James Dean, riassume nella sua persona il titolo del suo più celebre film: Gioventù Bruciata. Pellicola nella quale ricopre il ruolo di un adolescente ribelle, dal nome Jim Stark. La sua incredibile popolarità deriva da soli tre film di cui è stato protagonista: La valle dell’Eden, Gioventù Bruciata ed Il gigante. Egli rappresenta una celeberrima icona culturale, sicuramente senza tempo, da cui ancora oggi molte persone traggono spunto sia per l’intramontabile classe nell’abbigliamento e sia per il suo atteggiamento da “Bello e Maledetto”.


James Dean


Studiò recitazione, frequentò l’Actors Studio e fu scelto, a soli 20 anni, per interpretare il personaggio di Cal Trask, nel film La valle dell’Eden. A James Dean si aprirono immediatamente  le porte del successo e fu presto considerato un eroe della gioventù americana, rappresentante del suo straniamento e della sua incomprensione: portavoce di un’intera generazione.


James Dean
James Dean



Lo stile di James Dean era semplice e pratico, rispecchiava i tempi che stava vivendo: contrario al conformismo e agli status sociali.

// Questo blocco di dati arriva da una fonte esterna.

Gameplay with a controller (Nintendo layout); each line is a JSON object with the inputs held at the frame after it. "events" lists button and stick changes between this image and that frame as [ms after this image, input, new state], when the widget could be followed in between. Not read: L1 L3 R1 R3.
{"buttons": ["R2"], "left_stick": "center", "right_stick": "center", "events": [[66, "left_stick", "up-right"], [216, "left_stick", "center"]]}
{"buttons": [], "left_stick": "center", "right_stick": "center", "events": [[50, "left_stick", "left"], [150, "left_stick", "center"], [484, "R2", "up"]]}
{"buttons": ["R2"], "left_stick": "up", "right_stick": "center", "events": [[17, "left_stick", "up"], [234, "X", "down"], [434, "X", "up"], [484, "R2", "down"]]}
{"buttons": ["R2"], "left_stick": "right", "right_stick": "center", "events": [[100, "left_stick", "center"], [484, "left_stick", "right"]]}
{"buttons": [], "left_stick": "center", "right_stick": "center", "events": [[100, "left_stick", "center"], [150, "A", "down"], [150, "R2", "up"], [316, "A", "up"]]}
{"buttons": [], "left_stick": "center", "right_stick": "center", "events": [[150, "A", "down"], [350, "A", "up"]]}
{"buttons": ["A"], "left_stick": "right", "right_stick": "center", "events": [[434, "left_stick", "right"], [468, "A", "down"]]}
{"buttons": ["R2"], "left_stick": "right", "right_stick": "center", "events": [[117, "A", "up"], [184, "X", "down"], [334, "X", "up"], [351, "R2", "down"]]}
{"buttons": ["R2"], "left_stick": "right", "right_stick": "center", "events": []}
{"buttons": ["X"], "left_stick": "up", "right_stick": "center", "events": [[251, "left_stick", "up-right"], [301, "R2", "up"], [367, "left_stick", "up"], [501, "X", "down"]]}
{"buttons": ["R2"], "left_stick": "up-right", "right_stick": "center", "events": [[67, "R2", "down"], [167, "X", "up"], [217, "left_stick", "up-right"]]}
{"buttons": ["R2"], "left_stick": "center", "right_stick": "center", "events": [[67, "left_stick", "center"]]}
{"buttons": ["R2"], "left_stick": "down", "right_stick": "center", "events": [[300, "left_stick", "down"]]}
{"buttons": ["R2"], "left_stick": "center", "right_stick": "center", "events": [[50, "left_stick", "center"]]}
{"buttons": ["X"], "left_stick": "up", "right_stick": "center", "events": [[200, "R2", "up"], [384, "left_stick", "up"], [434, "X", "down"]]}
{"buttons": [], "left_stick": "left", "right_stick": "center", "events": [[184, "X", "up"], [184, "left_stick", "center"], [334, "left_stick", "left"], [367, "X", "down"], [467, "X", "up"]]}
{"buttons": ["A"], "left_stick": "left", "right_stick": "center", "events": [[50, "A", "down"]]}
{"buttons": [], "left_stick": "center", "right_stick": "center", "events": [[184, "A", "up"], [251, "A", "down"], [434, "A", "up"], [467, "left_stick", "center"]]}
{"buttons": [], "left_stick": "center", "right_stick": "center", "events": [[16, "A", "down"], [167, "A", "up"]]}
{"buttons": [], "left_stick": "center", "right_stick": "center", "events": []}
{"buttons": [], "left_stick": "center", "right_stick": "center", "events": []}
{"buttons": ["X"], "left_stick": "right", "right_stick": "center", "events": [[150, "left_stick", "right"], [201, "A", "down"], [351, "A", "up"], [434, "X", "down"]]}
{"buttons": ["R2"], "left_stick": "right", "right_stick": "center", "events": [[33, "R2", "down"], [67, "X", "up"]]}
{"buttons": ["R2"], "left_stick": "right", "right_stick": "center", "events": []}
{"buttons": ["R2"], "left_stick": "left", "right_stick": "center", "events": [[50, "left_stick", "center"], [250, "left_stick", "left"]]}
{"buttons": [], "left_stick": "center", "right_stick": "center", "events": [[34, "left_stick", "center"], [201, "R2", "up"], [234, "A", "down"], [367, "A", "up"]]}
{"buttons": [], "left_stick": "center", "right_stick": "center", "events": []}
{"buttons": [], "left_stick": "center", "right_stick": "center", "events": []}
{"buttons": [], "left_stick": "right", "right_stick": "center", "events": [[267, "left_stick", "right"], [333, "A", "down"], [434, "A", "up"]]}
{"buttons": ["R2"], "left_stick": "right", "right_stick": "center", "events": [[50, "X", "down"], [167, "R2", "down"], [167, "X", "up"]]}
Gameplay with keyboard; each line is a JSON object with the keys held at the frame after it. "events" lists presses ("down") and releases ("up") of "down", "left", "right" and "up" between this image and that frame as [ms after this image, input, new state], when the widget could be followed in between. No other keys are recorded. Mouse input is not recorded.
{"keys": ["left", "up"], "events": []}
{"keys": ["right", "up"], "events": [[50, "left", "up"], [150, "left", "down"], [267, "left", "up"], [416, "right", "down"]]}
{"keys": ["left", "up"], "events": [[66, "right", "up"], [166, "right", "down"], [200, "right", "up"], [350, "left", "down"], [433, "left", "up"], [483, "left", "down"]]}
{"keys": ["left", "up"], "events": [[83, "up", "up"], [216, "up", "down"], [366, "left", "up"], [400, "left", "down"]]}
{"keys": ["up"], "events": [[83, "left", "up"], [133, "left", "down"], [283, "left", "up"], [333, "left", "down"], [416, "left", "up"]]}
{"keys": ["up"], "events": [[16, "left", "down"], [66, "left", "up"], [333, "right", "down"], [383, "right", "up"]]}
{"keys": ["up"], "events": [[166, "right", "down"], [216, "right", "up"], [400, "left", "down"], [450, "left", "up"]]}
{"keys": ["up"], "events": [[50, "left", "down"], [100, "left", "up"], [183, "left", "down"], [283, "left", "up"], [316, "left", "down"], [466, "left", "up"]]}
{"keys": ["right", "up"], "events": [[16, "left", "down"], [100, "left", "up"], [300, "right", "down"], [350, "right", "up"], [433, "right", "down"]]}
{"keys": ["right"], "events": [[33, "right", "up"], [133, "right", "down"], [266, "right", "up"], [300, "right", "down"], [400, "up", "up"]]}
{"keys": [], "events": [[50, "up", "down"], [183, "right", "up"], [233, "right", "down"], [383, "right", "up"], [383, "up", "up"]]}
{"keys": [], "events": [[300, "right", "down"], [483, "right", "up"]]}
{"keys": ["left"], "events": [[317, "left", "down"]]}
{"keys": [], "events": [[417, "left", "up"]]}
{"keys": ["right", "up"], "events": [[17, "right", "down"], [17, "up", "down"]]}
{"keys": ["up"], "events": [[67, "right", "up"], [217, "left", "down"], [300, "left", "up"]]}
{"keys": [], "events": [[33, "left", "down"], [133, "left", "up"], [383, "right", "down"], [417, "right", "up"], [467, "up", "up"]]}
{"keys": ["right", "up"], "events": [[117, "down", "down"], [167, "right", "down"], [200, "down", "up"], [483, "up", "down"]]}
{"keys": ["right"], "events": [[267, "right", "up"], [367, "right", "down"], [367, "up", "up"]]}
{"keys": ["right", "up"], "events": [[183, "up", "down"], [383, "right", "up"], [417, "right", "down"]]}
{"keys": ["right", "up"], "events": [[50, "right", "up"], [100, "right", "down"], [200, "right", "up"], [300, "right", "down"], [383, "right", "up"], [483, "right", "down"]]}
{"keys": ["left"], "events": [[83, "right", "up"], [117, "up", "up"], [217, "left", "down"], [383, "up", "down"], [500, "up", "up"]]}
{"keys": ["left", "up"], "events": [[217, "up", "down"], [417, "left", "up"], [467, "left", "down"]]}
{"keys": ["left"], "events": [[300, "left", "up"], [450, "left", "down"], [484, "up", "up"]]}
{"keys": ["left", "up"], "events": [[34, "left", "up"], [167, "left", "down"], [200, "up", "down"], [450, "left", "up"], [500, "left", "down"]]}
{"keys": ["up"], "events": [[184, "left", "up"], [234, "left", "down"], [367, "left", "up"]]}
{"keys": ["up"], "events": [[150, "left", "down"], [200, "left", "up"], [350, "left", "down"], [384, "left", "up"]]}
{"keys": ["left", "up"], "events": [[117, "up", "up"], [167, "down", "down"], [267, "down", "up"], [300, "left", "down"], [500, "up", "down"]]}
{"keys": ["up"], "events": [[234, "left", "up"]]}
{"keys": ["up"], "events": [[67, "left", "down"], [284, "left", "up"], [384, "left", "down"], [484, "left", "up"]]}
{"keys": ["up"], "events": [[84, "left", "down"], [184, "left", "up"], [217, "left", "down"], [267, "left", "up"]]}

Pettegolezzi dell’epoca sul suo conto lo ritraggono come un ragazzo amante del pericolo e bisessuale: frequentò i letti di molti personaggi di spicco del suo tempo. Una delle sue più grandi passioni fu quella per le auto, in particolar modo per le Porsche. Fu proprio su uno di questi veicoli brillanti che trovò la morte a soli a soli 24 anni, la sera del 30 settembre 1955 per la precisione, quando la sua Porsche Spider non poté evitare la collisione con un altro veicolo che aveva invaso la corsia che stava percorrendo.


James Dean
James Dean



Il suo motto fu:


“Sogna come se potessi vivere in eterno, vivi come se dovessi morire oggi”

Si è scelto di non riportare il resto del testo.